Daniel Spooner died on a Tuesday in early May, just as the lunch hour was ending in Grand Lake.

The lunch hour part made me chuckle and ensured I would continue reading. And what a fun read this is!

Meet Rev. Jonah Borden, Lutheran pastor in a small town on Minnesota’s North Shore, who fuels his day with copious amounts of coffee and gourmet food and listens to rock music and goes fishing as often as time permits.

Jonah cracks wise as he tries to help clear a man he knows to be innocent of a vigilante murder, only to find himself charged with murder. And other unscrupulous dealings.

Superior Justice is thoroughly entertaining and a quick read.

The Sheriff of Yrnameer

Yrnameer

The Sheriff of Yrnameer by Michael Rubens

Read by William Dufris

Rating:  * * * *

If the freeze-dried orphans hadn’t gotten me to pick up this book, then IPR (Intergalactic Public Radio) or “Kids…exploding out of the crates like popcorn” or “a dozen ululating marketing trainees” would have.  Sci-fi like you have never heard it before!  I could go on an on, but I won’t.

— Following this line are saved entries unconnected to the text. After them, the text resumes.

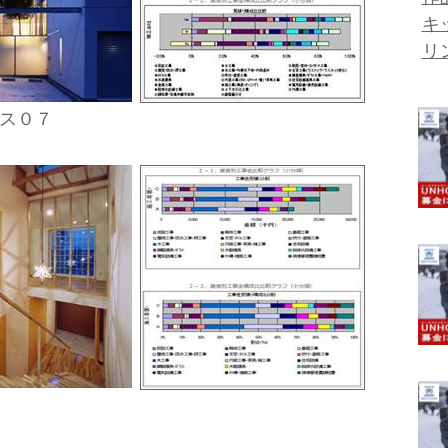
キ
リ
ス０７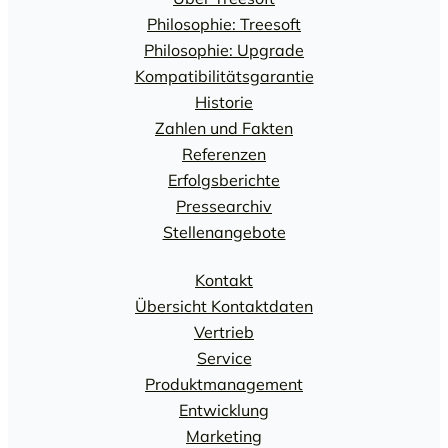
Philosophie: Treesoft
Philosophie: Upgrade
Kompatibilitätsgarantie
Historie
Zahlen und Fakten
Referenzen
Erfolgsberichte
Pressearchiv
Stellenangebote
Kontakt
Übersicht Kontaktdaten
Vertrieb
Service
Produktmanagement
Entwicklung
Marketing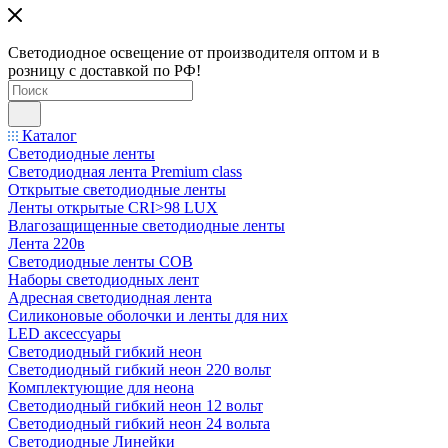
Светодиодное освещение от производителя оптом и в
розницу с доставкой по РФ!
Каталог
Светодиодные ленты
Светодиодная лента Premium class
Открытые светодиодные ленты
Ленты открытые CRI>98 LUX
Влагозащищенные светодиодные ленты
Лента 220в
Светодиодные ленты COB
Наборы светодиодных лент
Адресная светодиодная лента
Силиконовые оболочки и ленты для них
LED аксессуары
Светодиодный гибкий неон
Светодиодный гибкий неон 220 вольт
Комплектующие для неона
Светодиодный гибкий неон 12 вольт
Светодиодный гибкий неон 24 вольта
Светодиодные Линейки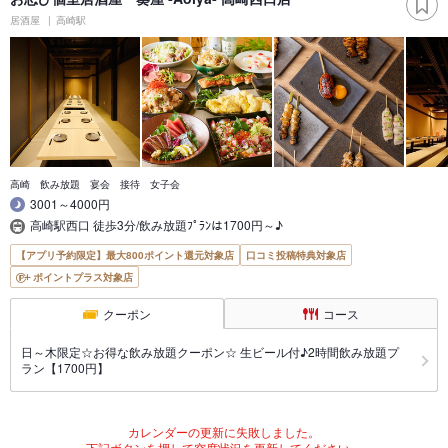
居酒屋
高崎駅
高崎 飲み放題 宴会 接待 女子会
3001～4000円
高崎駅西口 徒歩3分/飲み放題ﾌﾟﾗﾝは1700円～♪
【アプリ予約限定】最大800ポイント還元対象店
口コミ投稿特典対象店
ポイントプラス対象店
クーポン
コース
日～木限定☆お得な飲み放題クーポン☆ 生ビール付♪2時間飲み放題プ
ラン【1700円】
カレンダーの更新に失敗しました。
下記ボタンを押して空席状況を更新してください。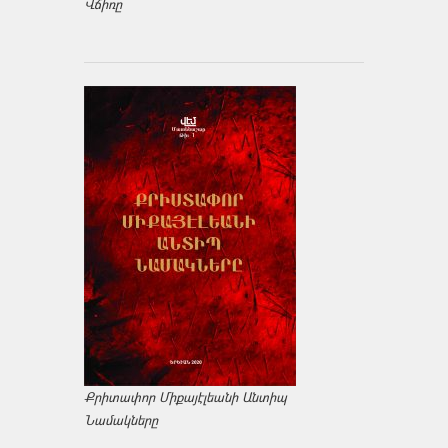
Վճիռը
Քրիտափոր Միքայէլեանի Անտիպ
Նամակները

Let me just leave it at this:  I highly recommend the audiobook when you’re looking for a snort-worthy romp of a story.  William Dufris is a master at reading stories like this one:  wacky, absurd comedy with a plethora of characters, each one more quirky than the last.

 

Stormbreaker

Stormbreaker (Alex Rider #1) by Anthony Horowitz
Rating: * * * *

Somewhere between James Bond and The Hunger Games

Thrown headlong into the world of MI6 and covert intelligence, 14 year old Alex’s mission is to investigate a philanthropist who seems too good to be true. Complete with gadgets and super-secret communication channels, Alex’s adventure speeds along with just the right mix of details, background, and hyperbole to make it enjoyable for its target audience, teenagers, as well as adults.

Being generally behind the times on movies, I have just learned a movie was released in 2006 based on this book. After checking out a trailer for the movie, I can say with confidence that the movie is vastly different from the book.

Guilt by Degrees

Guilt by Degrees (Rachel Knight #2) by Marcia Clark
Copyright 4/30/13
Mulholland Books
Rating: * * *

What I like…The snark:  Rachel and her ‘tude are a hoot.  The dialogue is reasonably believable.  The story moves right along and there’s always more than meets the eye, lots of twists and turns and realizations and re-examinations of the evidence.

What I don’t like…The length:  the book is 450 pages.  The constant name-dropping of L.A. restaurants/eateries/bars, expensive vodkas, etc.  If the book were shorter and had fewer details about lunch and drink orders, I would rate it 4 stars.

The long and short of it…I enjoy the Rachel Knight series, at least books 1 and 2 (I haven’t read the others yet).  The office politics in the district attorney’s office, as well as the interplay between the police and the D.A.’s office, make for good reading, especially when enlivened by Knight’s brand of sarcastic wit.

Thank you to Mulholland Books and NetGalley for the copy I received in exchange for a review.